The Establishment of an Ultra-Low Energy Consumption Air/Carbon Quantum Dots/Cucofe-300 Catalytic System for the Efficient Degradation of Tetracycline Under Mild Conditions: Synergistic Effects of Interfacial Electronic Channel and Oxygen Vacancies

Abstract

The development of highly active catalytic materials holds significant importance for reducing energy consumption and initiating reactions under mild conditions. This work aims to improve the catalytic performance via interface modification strategy, loading carbon quantum dots (CQDs) onto oxygen vacancy (OVs)-rich calcined CuCoFe-LDH (CuCoFe-300). The interfacial electronic channels are constructed between CQDs and CuCoFe-300 with C-O-H-O bridge-bonded, providing a specific pathway for electron transfer, enhancing the electron aggregation of OVs, and improving their electron utilization. The novel CQDs/CuCoFe-300 catalyst can initiate catalytic reactions without the need for oxidants or energy input, relying on its own lattice defect energy, achieving excellent tetracycline degradation performance (approximately 90%) under mild conditions.

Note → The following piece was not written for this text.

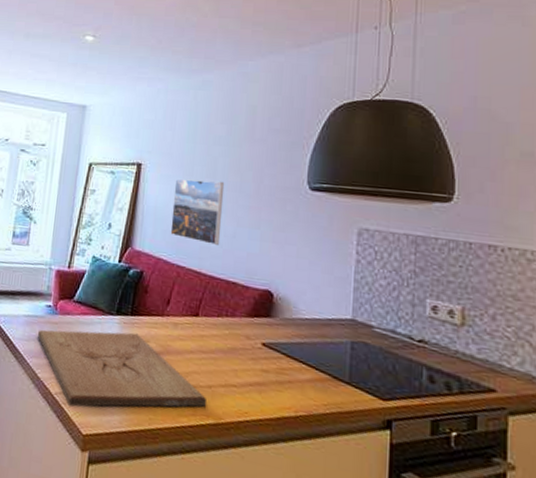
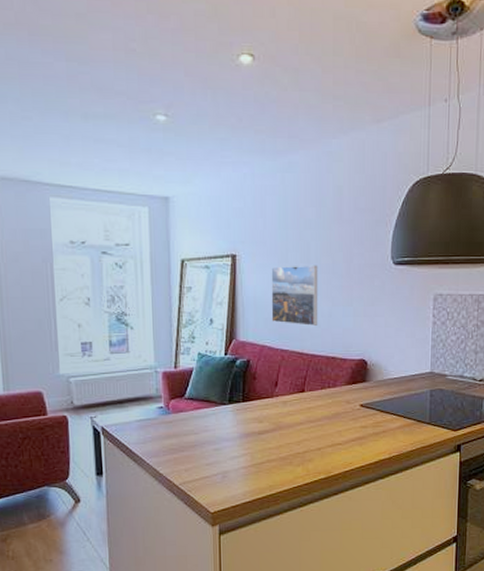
cutting board: present [38,329,207,407] -> none [154,417,318,492]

Compared with most advanced oxidation technologies, the energy consumption of the reaction system in this study is reduced by 50-100 times. Meanwhile, CQDs demonstrate excellent electron donor capabilities. Under the synergistic effect of interface electronic channels and OVs, the 1O2 generation in air/CQDs/CuCoFe-300 system is increased by 3.42 times compared to air/CuCoFe-300 system, and it exhibits excellent tolerance in high-salt environments. The development of highly active catalysts holds important scientific significance and practical value in degrading antibiotic wastewater efficiently and mildly, aiming to reduce energy consumption.